(Source data)

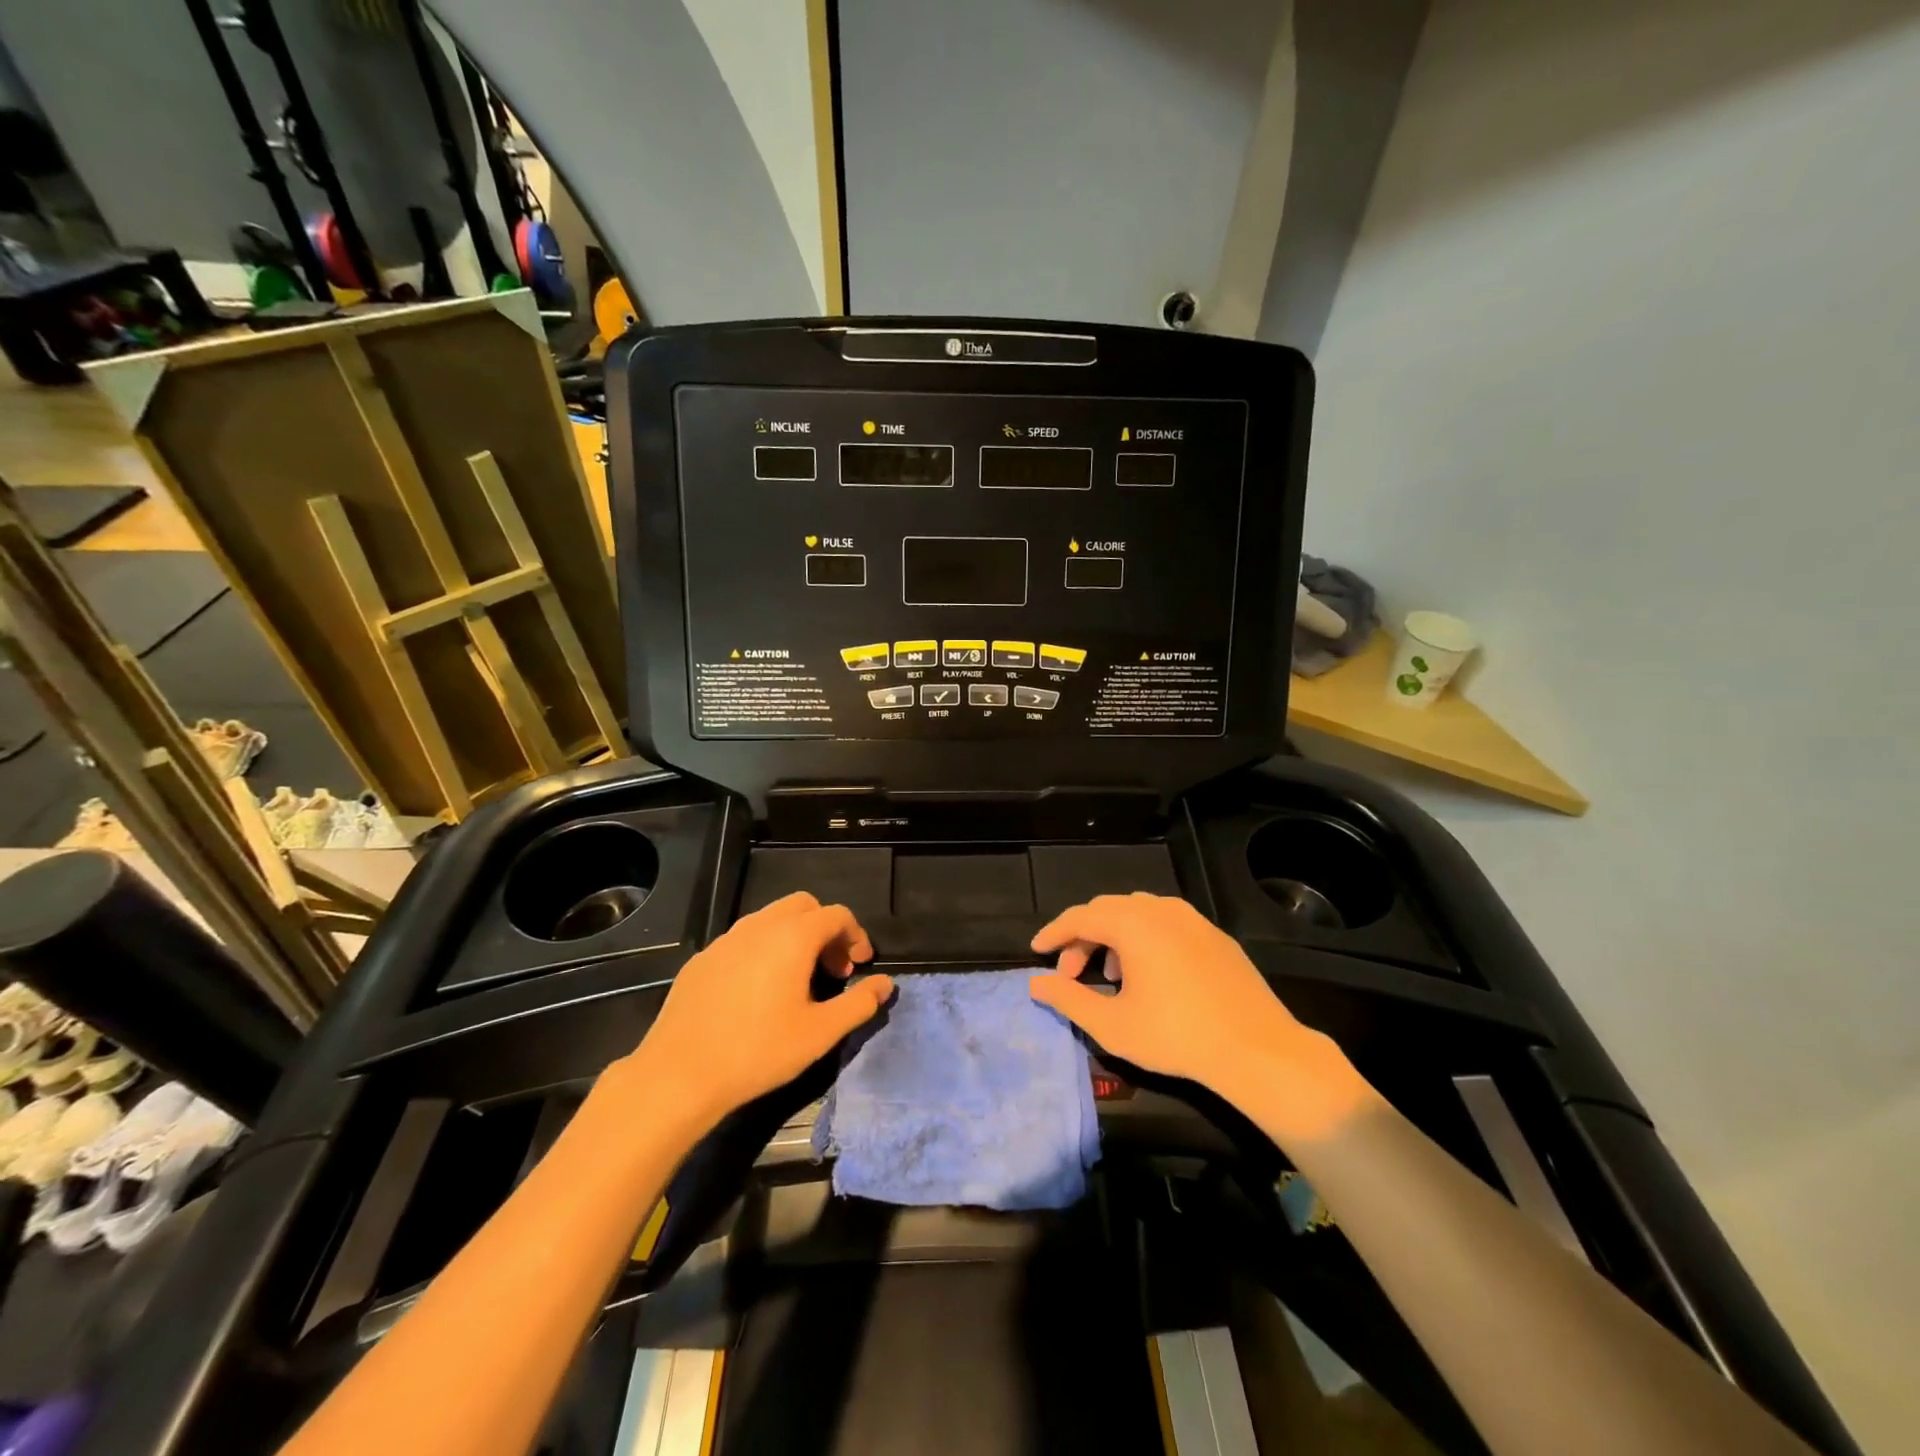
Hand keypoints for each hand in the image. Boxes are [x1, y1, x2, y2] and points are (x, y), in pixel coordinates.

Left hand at [623, 893, 893, 1132]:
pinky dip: (764, 949)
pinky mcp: (703, 957)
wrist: (679, 1074)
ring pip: (771, 918)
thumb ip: (860, 1004)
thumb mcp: (820, 1033)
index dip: (855, 935)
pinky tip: (758, 991)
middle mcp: (760, 926)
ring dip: (795, 937)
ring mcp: (727, 939)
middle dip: (825, 929)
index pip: (836, 915)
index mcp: (793, 937)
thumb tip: (886, 984)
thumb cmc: (758, 1052)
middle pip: (804, 906)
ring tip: (798, 980)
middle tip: (831, 969)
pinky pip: (744, 938)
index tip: (859, 967)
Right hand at [1029, 893, 1363, 1130]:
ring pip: (1139, 913)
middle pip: (1108, 910)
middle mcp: (1161, 909)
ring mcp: (1193, 919)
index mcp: (1133, 924)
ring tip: (1110, 974)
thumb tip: (1037, 985)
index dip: (1054, 933)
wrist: (1258, 1049)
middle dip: (1083, 937)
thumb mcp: (1112, 1025)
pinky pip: (1167, 923)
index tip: (1036, 951)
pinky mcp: (1215, 935)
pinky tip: (1151, 974)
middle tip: (1071, 973)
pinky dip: (1145, 939)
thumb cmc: (1176, 1036)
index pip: (1080, 916)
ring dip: (1114, 936)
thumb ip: (1068, 1000)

Prompt – Please return the span of lines above that opens with the one containing "middle tip: (1071, 973)" and closes with the final line, both included, exactly as written and nothing more.

Your response –
middle tip: (1071, 973)
pinky dip: (1145, 939)
thumb cmc: (1176, 1036)
index pip: (1080, 916)
ring dip: (1114, 936)
thumb ip: (1068, 1000)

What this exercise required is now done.